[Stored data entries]
━━━

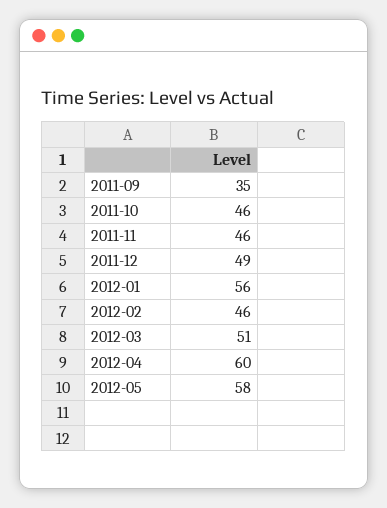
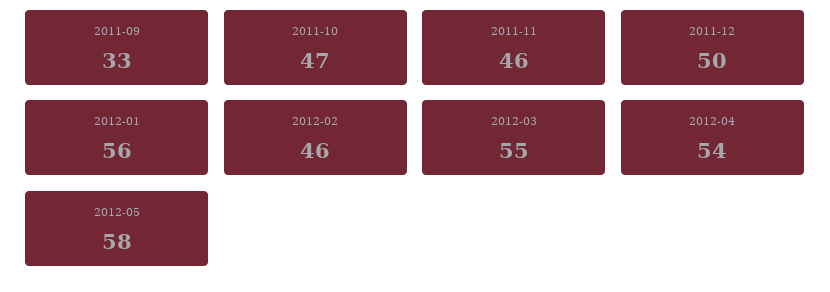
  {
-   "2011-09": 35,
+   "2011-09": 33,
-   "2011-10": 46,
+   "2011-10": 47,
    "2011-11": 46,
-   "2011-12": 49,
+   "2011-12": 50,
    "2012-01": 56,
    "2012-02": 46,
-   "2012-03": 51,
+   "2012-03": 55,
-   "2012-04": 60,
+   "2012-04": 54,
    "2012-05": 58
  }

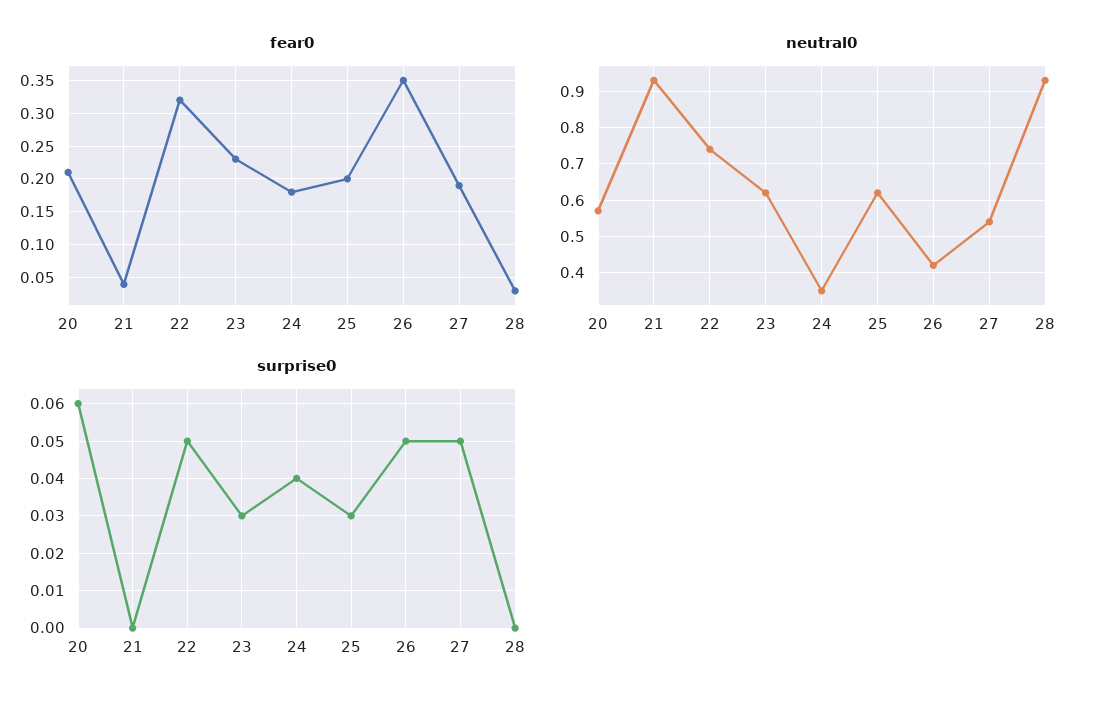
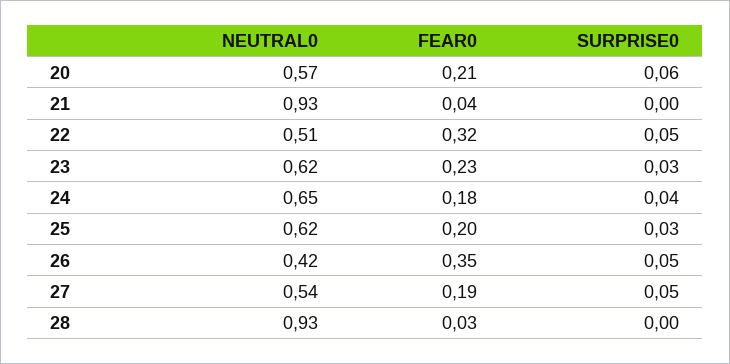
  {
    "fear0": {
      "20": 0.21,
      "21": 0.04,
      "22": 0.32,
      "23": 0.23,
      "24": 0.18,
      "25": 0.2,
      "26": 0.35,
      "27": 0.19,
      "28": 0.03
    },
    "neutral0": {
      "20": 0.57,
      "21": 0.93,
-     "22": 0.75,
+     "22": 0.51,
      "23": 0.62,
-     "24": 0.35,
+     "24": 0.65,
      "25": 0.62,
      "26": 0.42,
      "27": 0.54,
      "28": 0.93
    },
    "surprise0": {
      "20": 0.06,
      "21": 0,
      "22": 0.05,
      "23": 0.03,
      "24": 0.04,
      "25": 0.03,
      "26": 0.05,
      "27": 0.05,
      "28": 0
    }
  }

━━━

The records must appear again word for word, though none of their pictures should.

  {
-   "2011-09": 35,
+   "2011-09": 33,
-   "2011-10": 46,
+   "2011-10": 47,
    "2011-11": 46,
-   "2011-12": 49,
+   "2011-12": 50,
    "2012-01": 56,
    "2012-02": 46,
-   "2012-03": 51,
+   "2012-03": 55,
-   "2012-04": 60,
+   "2012-04": 54,
    "2012-05": 58
  }

  {
    "fear0": {
      "20": 0.21,
      "21": 0.04,
      "22": 0.32,
      "23": 0.23,
      "24": 0.18,
      "25": 0.2,
      "26": 0.35,
      "27": 0.19,
      "28": 0.03
    },
    "neutral0": {
      "20": 0.57,
      "21": 0.93,
-     "22": 0.75,
+     "22": 0.51,
      "23": 0.62,
-     "24": 0.35,
+     "24": 0.65,
      "25": 0.62,
      "26": 0.42,
      "27": 0.54,
      "28": 0.93
    },
    "surprise0": {
      "20": 0.06,
      "21": 0,
      "22": 0.05,
      "23": 0.03,
      "24": 0.04,
      "25": 0.03,
      "26": 0.05,
      "27": 0.05,
      "28": 0
    }
  }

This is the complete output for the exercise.